Elefanti da guerra

Al sorgere del 1 ottobre del 331 a.C., gli opliti macedoni videro qualcosa che non avrebbero dimenticato facilmente. Le truppe di Dario III, Imperatore di Persia, avevano messo in campo la più poderosa e terribile arma di guerra dell’antichità: al centro dello schieramento nemico stavano pronti all’attacco 15 animali sconosciuti, mastodontici, e furono talmente terrorizzati che Alessandro Magno, il loro re e comandante, decise di offrire un sacrificio a Phobos, il Dio della Paura, affinché donasse loro il coraggio di affrontare le bestie incredibili.

Si stima che la battaglia di Gaugamela costituisca il primo esempio in cui dei soldati occidentali vennero in contatto con gli elefanti da guerra; eppure i pachidermi venivano utilizzati per scopi militari già da otto secoli, in Asia. Si trattava di un’arma strategicamente esplosiva: quasi impossibili da uccidere con le frecce o le lance (il nome “pachiderma” etimologicamente indica, appunto, una pelle spessa), capaci di arrivare a una velocità di 30 km/h durante una carica, gli elefanti potevano sfondare le difese nemiche, calpestare e, nel caso degli elefanti africani muniti di zanne, infilzare i soldati della fazione avversa. Posti al centro del plotone di attacco, erano capaci di produrre una vera e propria carneficina, incutendo inoltre spavento e paura negli eserciti che non erano nemmeno a conoscenza della loro esistenza. Gli elefanti da guerra vennero utilizzati dal 1100 a.C. fino all’arrivo della polvere da sparo nel 1400 d.C., quindi per 25 secoli. Vi ricorderete degli elefanti di Pirro e, certamente, di quelli di Annibale, decimati dal freddo delle Alpi. Ma le battaglie in cui venne fatto uso dei mastodontici mammiferi non si contano.

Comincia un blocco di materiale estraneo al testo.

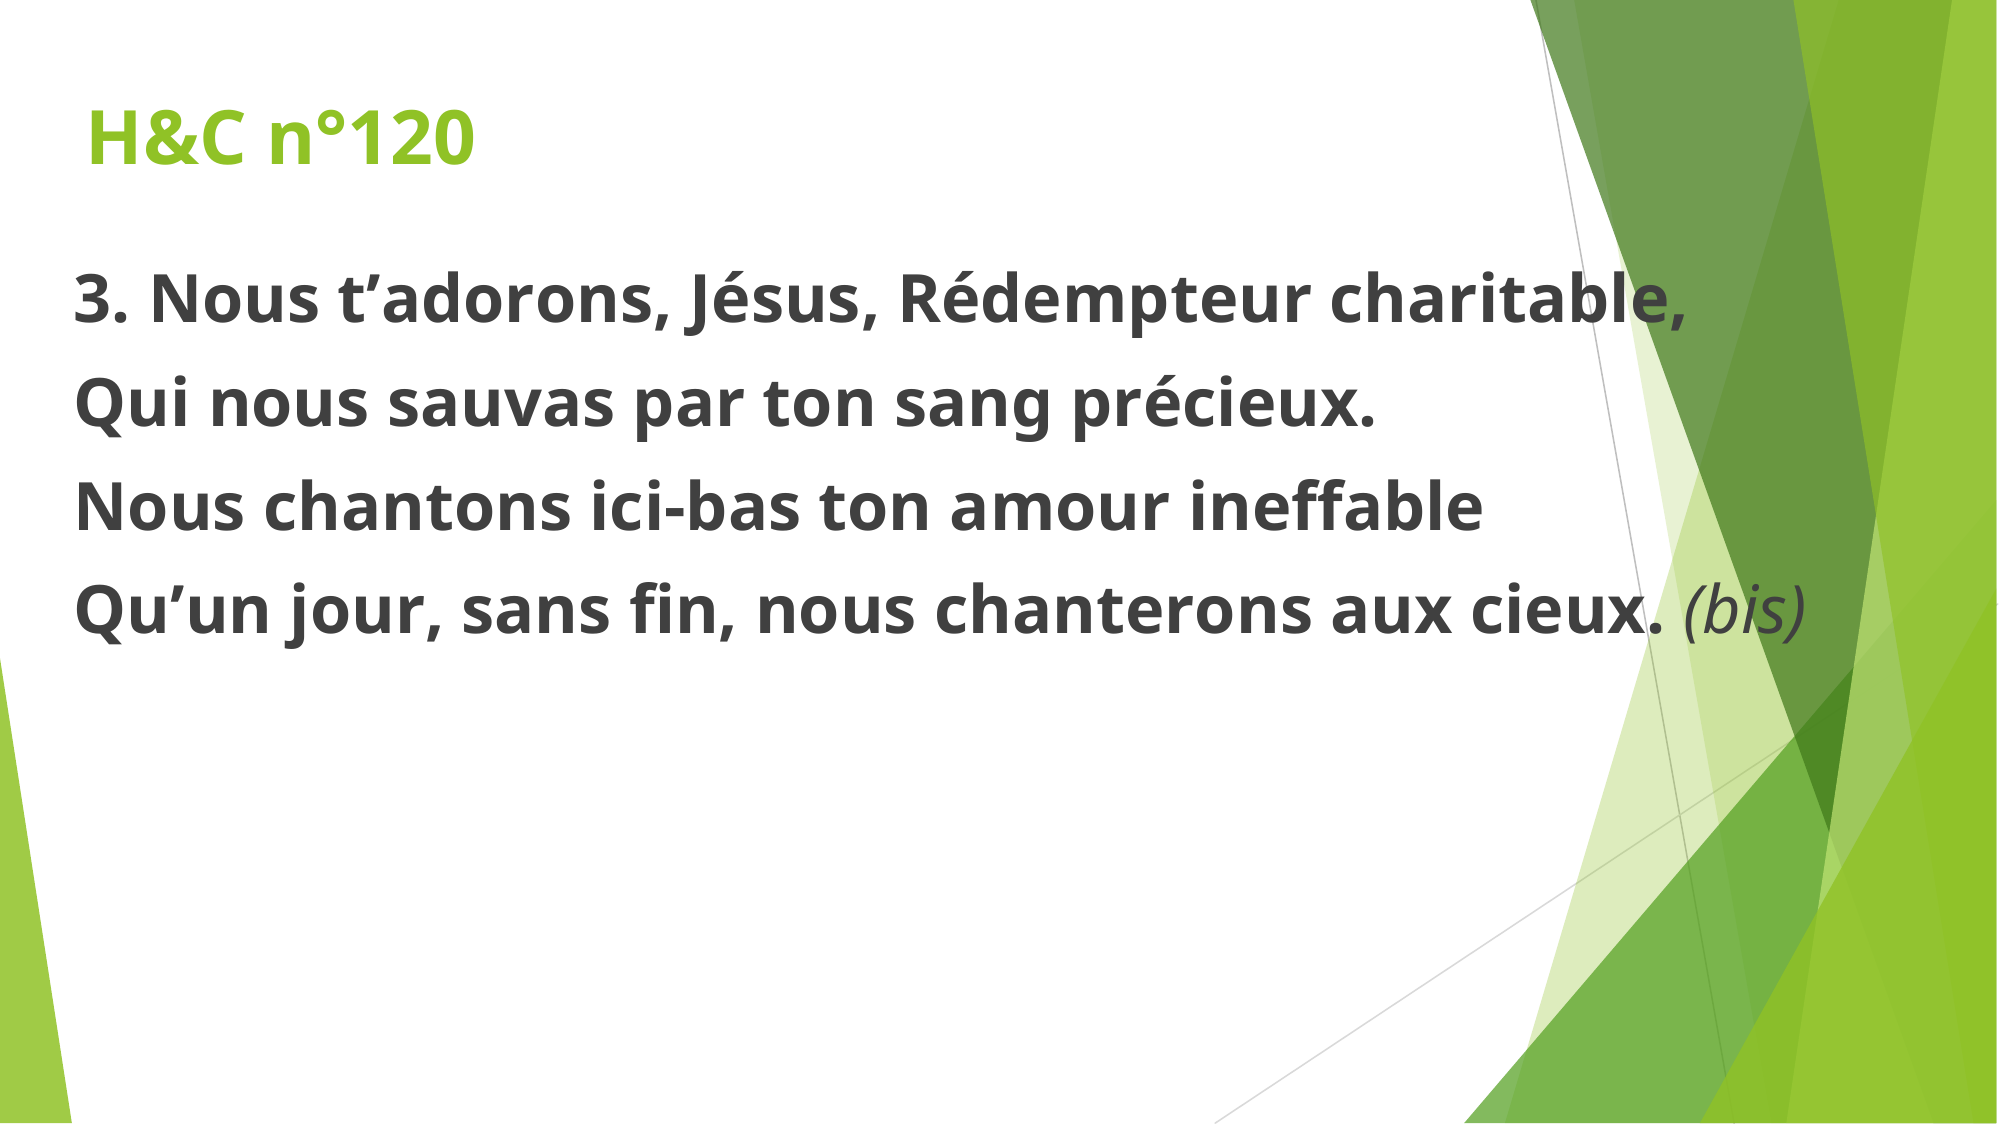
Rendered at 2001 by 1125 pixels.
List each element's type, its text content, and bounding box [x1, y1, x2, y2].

text_box 3. Nous t’adorons, Jésus, Rédempteur charitable, Qui nous sauvas par ton sang précieux. Nous chantons ici-bas ton amour ineffable Qu’un jour, sans fin, nous chanterons aux cieux. (bis) [58, 236, 1985, 1075]
text_box H&C n°120 [70, 82, 497, 189]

Durante le guerre Puniche, sulla schiena dell’elefante veniva spesso montata una piccola torretta capace di ospitare fino a tre arcieri, che potevano colpire da una posizione privilegiata – sembra che la torre del gioco degli scacchi originariamente fosse posta a cavallo di un elefante, e provenga proprio da questo importante pezzo di strategia militare. Non c’era cavalleria che resistesse agli elefanti, anche perché i cavalli erano normalmente impauriti dall’odore dei pachidermi. Sull’elefante venivano inoltre montate lame aggiuntive, principalmente sulla proboscide, e rinforzi per le zanne.

Tuttavia l’arma si rivelò piuttosto in fretta a doppio taglio: tutto stava, infatti, nel riuscire a spaventare gli animali. I Romani capirono che bastava ferire gli elefanti, o terrorizzarli con fanfare e trombe molto acute, perché essi cercassero la fuga, spesso ritorcendosi contro il nemico, travolgendo nella loro corsa le falangi che li seguivano. Apposite indicazioni vennero date agli arcieri e ai fanti per colpirli al tronco, in modo che le ferite li facessero imbizzarrire. Queste strategie fecero sì che il guidatore dell’elefante, il “mahout”, fosse dotato di uno scalpello e di un martello, per spezzare la spina dorsale dell’animale nel caso fosse colto dal

panico. Ci si accorse anche che gli elefanti erano facilmente spaventati dalle acute grida dei maiali; l’assedio di Megara fu infranto dopo che i Megaresi cosparsero di olio alcuni porci, a cui diedero fuoco e che spinsero poi verso le truppe nemiche. Gli elefanti, terrorizzati dalle grida degli infuocati maiali, devastarono il campo imbizzarriti.

Alcuni elefanti da guerra divennero famosi, come ad esempio Abul-Abbas, un elefante albino donato a Carlomagno dal califfo di Baghdad. Con l’avvento delle armi da fuoco, questo importante elemento militare venne a sfumare.